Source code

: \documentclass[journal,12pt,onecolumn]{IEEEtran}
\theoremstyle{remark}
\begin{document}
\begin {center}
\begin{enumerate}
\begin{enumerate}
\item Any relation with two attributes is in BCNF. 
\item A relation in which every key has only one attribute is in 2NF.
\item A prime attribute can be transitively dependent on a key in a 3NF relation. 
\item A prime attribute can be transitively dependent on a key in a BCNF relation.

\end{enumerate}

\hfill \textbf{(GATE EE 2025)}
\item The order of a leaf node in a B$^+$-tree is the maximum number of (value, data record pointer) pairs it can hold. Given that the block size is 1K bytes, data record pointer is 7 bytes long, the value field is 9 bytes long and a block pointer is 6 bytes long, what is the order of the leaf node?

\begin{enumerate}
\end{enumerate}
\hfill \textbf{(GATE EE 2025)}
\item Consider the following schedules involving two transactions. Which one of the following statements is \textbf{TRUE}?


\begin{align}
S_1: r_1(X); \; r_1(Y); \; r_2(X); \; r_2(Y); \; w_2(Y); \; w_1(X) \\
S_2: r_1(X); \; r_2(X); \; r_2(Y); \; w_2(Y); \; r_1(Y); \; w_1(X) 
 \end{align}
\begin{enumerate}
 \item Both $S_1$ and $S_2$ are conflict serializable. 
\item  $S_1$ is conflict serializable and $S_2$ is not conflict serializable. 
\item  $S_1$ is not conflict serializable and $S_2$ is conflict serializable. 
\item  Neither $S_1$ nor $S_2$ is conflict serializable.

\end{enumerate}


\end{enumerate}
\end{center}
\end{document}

--------------------------------------------------

[EXERCISE DESCRIPTION]
Retype all the material above precisely, with no line left out.

[YOUR RESPONSE]
Source code

: \documentclass[journal,12pt,onecolumn]{IEEEtran}
\theoremstyle{remark}
\begin{document}
\begin {center}
\begin{enumerate}
\begin{enumerate}
\item Any relation with two attributes is in BCNF. 
\item A relation in which every key has only one attribute is in 2NF.
\item A prime attribute can be transitively dependent on a key in a 3NF relation. 
\item A prime attribute can be transitively dependent on a key in a BCNF relation.

\end{enumerate}

\hfill \textbf{(GATE EE 2025)}
\item The order of a leaf node in a B$^+$-tree is the maximum number of (value, data record pointer) pairs it can hold. Given that the block size is 1K bytes, data record pointer is 7 bytes long, the value field is 9 bytes long and a block pointer is 6 bytes long, what is the order of the leaf node?

\begin{enumerate}
\end{enumerate}
\hfill \textbf{(GATE EE 2025)}
\item Consider the following schedules involving two transactions. Which one of the following statements is \textbf{TRUE}?


\begin{align}
S_1: r_1(X); \; r_1(Y); \; r_2(X); \; r_2(Y); \; w_2(Y); \; w_1(X) \\
S_2: r_1(X); \; r_2(X); \; r_2(Y); \; w_2(Y); \; r_1(Y); \; w_1(X) 
 \end{align}
\begin{enumerate}
 \item Both $S_1$ and $S_2$ are conflict serializable. 
\item  $S_1$ is conflict serializable and $S_2$ is not conflict serializable. 
\item  $S_1$ is not conflict serializable and $S_2$ is conflict serializable. 
\item  Neither $S_1$ nor $S_2$ is conflict serializable.

\end{enumerate}


\end{enumerate}
\end{center}
\end{document}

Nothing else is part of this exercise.